Hassle this evening.

Where i was working today i was chasing cables into a wall before plastering and i must have clipped the insulation on the wire exposing cable which was plastered over today or its plaster on a connecting block on another socket.I know where the fault is and the electrician has been called out this evening to fix it because the clients power was tripping out as they have had a new circuit board and breaker which is highly sensitive.

The point here is why was the circuit live in that room anyway and why were the ends of the cables that were live not covered in insulation tape ?

Why didnt i think to disconnect that circuit because it was live or insulate the cables ?

I got a shock from it earlier but i have been shocked by 240v power lots of times before and it has never done any harm.
Worthing Bazaar - A fete worse than death

vzzbux

I have had a right day today.
Firstly I got a phone call from my ex saying my daughter wants to stay with me. I think something big has kicked off but not given any details. Not surprised really, she has two brothers her seven month pregnant mum and other dad(my cousin) and her uncle all living under one roof. I was expected to have her at the drop of a hat as in today. Our house has limited room. Sophies room is just big enough for her and Robbies room is a third the size bigger and to move a fourteen year old in our home would be very hard, and not expected to consult my wife is just stupid. Have recently had a text saying panic over she is staying, thank fuck, for now anyway.

........

### Activities:
1. Please repeat the part of the forum posts starting with "Where i was" and going on through "right day today.".
2. In the forum posts, what made the client's power keep tripping out?
3. Carry on the forum posts about the writer's hectic day, starting after their final sentence.

........

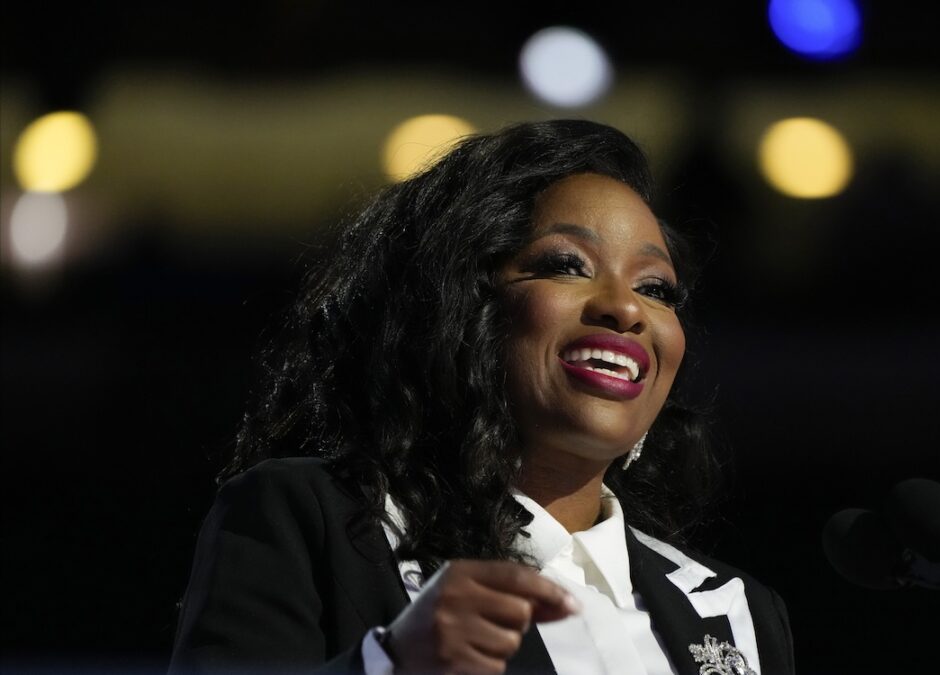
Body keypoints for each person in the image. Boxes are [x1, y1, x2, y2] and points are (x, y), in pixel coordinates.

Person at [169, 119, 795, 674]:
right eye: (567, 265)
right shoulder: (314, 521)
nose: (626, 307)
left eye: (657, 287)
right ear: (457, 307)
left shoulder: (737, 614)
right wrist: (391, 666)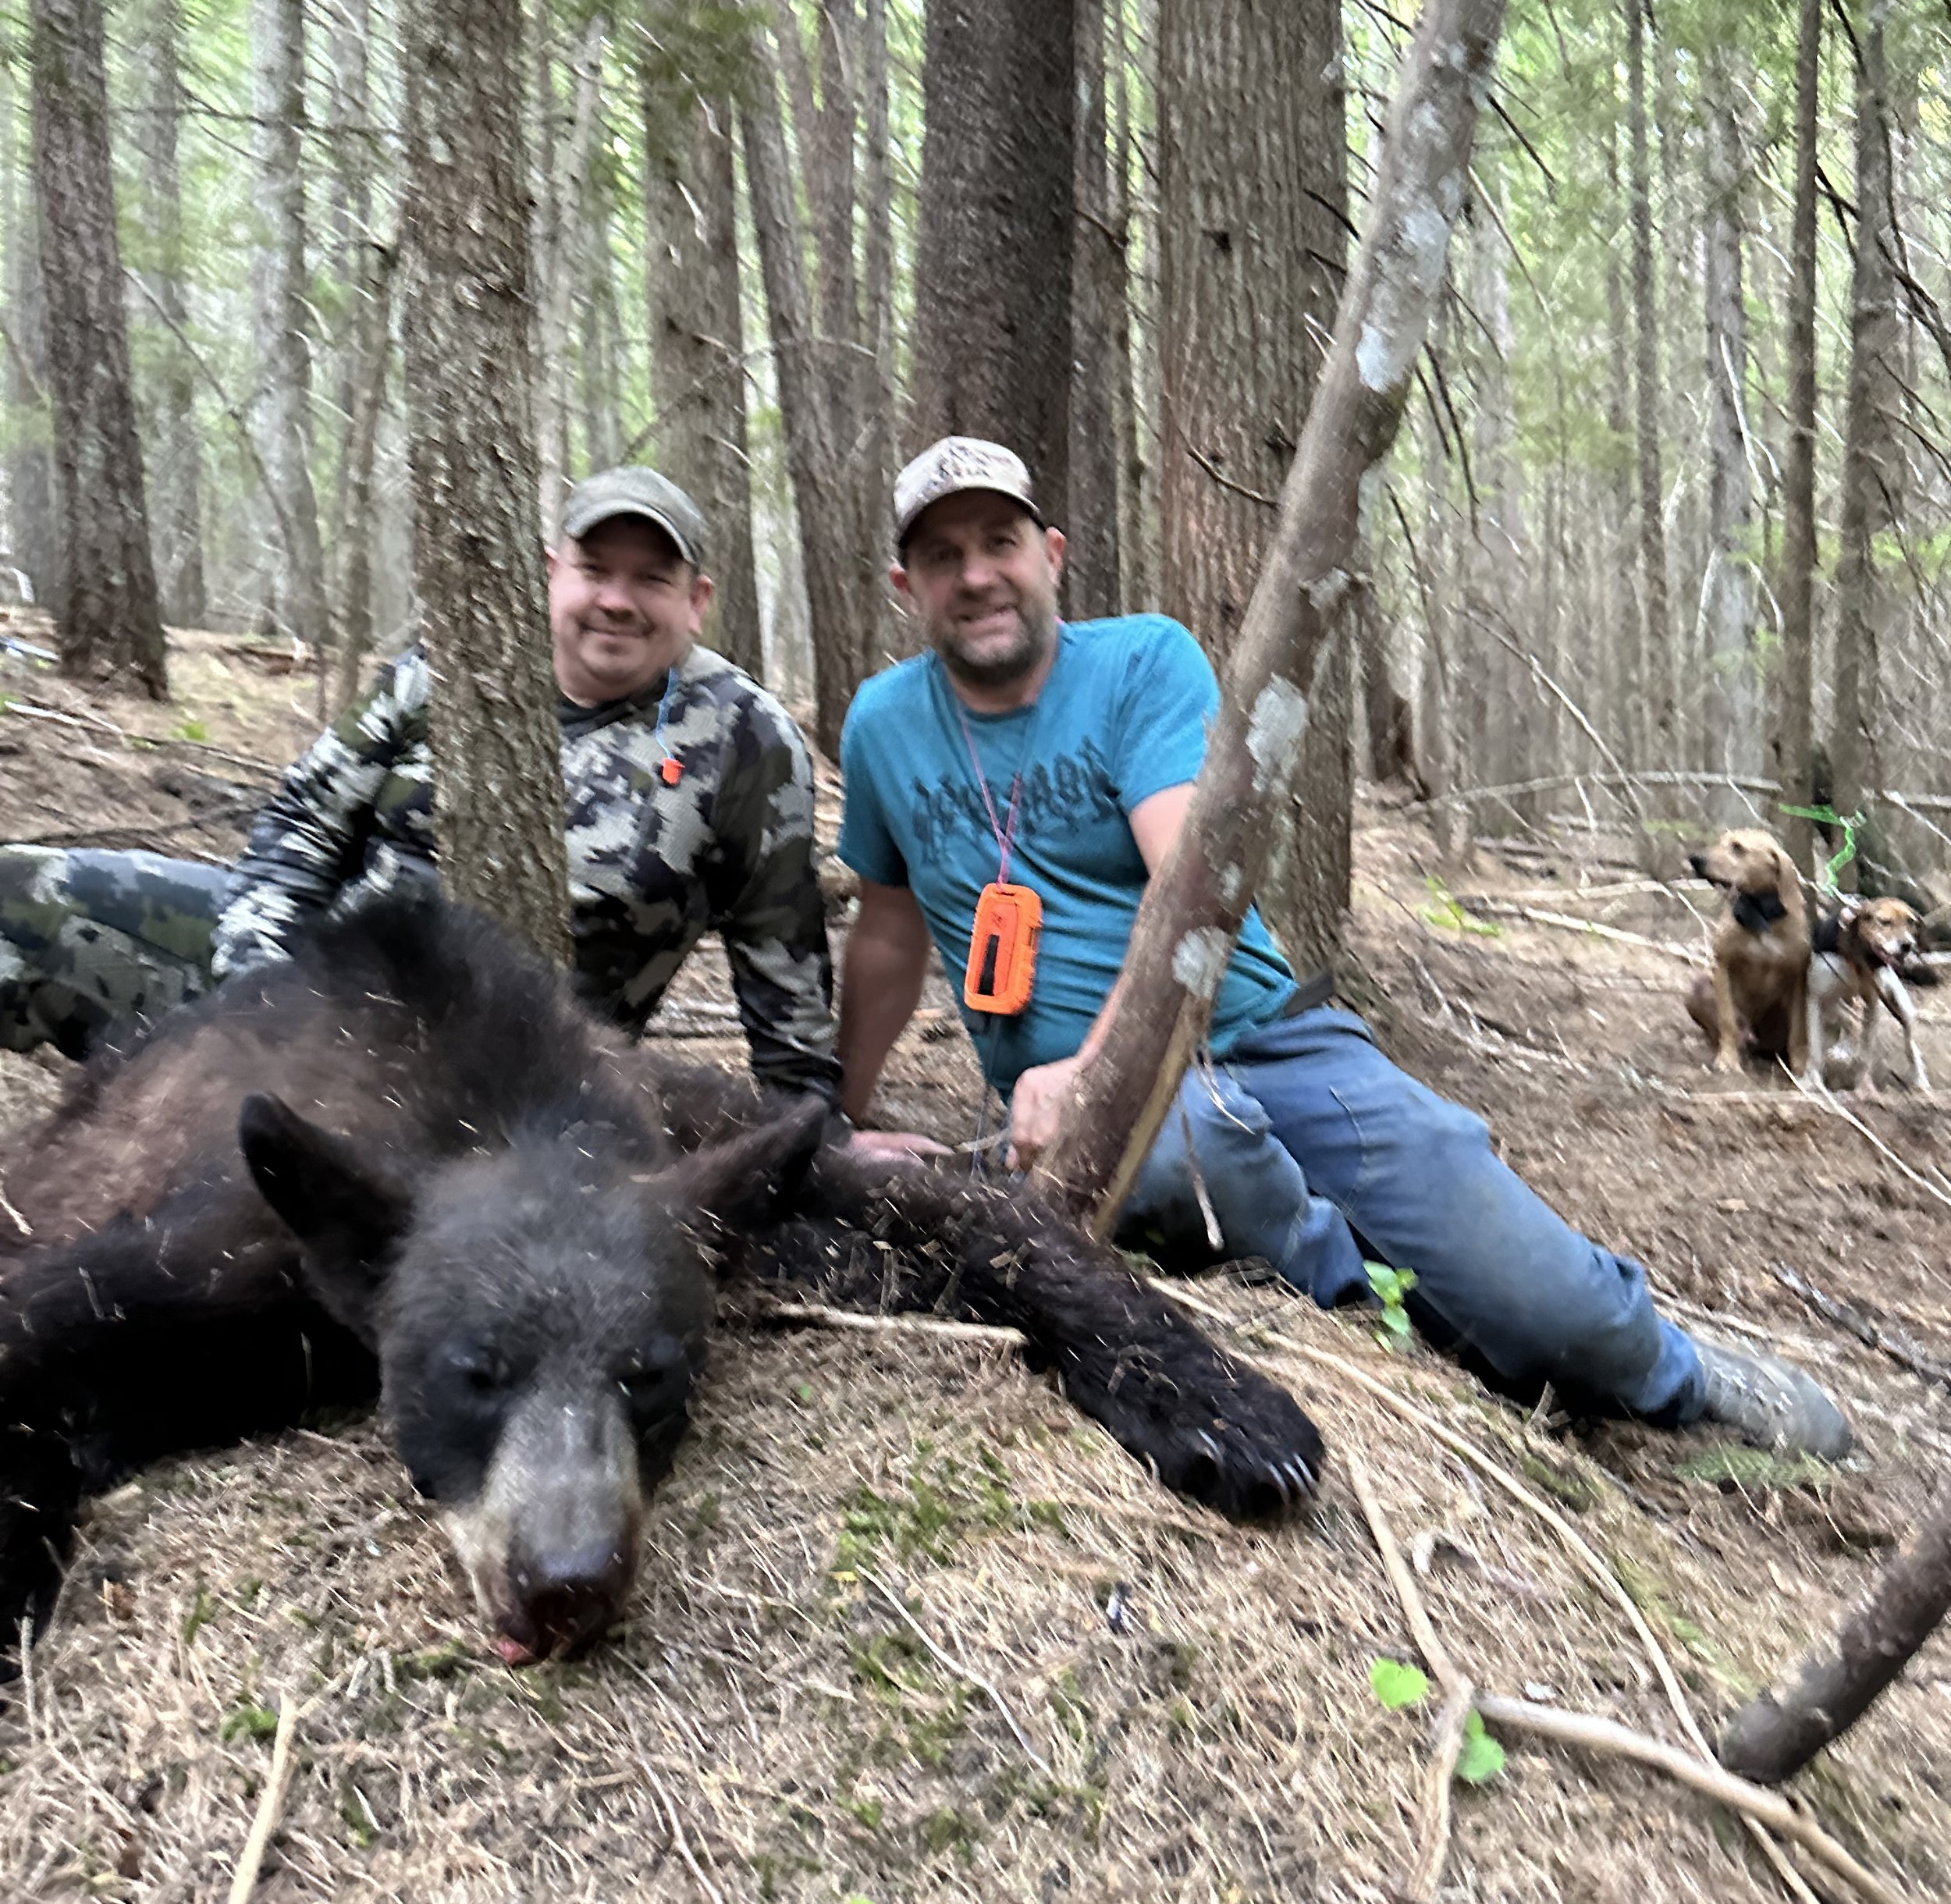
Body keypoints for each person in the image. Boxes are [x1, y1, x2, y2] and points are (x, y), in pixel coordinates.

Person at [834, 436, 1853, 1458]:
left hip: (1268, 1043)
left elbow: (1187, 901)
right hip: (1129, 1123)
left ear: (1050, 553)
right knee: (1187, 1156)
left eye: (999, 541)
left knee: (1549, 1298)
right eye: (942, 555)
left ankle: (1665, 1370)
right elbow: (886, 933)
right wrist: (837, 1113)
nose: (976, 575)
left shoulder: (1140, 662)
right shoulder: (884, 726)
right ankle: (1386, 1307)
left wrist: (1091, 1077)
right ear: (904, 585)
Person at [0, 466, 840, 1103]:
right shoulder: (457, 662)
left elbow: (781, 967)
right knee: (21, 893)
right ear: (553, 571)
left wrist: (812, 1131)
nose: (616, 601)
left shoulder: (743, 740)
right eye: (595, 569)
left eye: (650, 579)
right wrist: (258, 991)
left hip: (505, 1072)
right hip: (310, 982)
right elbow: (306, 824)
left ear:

........

### Numbered answers:
1.
Where i was working today i was chasing cables into a wall before plastering and i must have clipped the insulation on the wire exposing cable which was plastered over today or its plaster on a connecting block on another socket.I know where the fault is and the electrician has been called out this evening to fix it because the clients power was tripping out as they have had a new circuit board and breaker which is highly sensitive.

The point here is why was the circuit live in that room anyway and why were the ends of the cables that were live not covered in insulation tape ?

Why didnt i think to disconnect that circuit because it was live or insulate the cables ?

I got a shock from it earlier but i have been shocked by 240v power lots of times before and it has never done any harm.
Worthing Bazaar - A fete worse than death

vzzbux

I have had a right day today.

2. The client had a new circuit board and breaker, which is highly sensitive.

3.
Secondly, having got back from the doctors my wife tells my Robbie has got on his elbow.

All good fun.




V
Drokking since 1972

Peace is a lie, there's only passion.
Through passion, I gain strength.
Through strength I gain power.
Through power, I gain victory.
Through victory, my chains are broken.

I, Cosh

I just burnt my mouth on a boiled egg. The inside was a lot hotter than the outside.
We never really die.

Roger Godpleton

There was a blue stain on the bar of Dove I used to wash my hands and I noticed that it was a similar colour to the type of mouthwash we use in our household.

As a consequence, my hands have evidently seen fit to think that they are, in fact, teeth. In order to mimic the characteristics of teeth they have covered themselves in excezma so as to become hard, like enamel is.

The only way I now have to clean my hands is by dipping them in huge bowls of Aquafresh that cost me a fortune to fill up. I never used Aquafresh before the incident, but for some reason it is the only brand that works.
He's only trying to be what following how his dreams make you wanna be, man!

House of Usher

Godpleton, you don't half come out with some mad stuff these days.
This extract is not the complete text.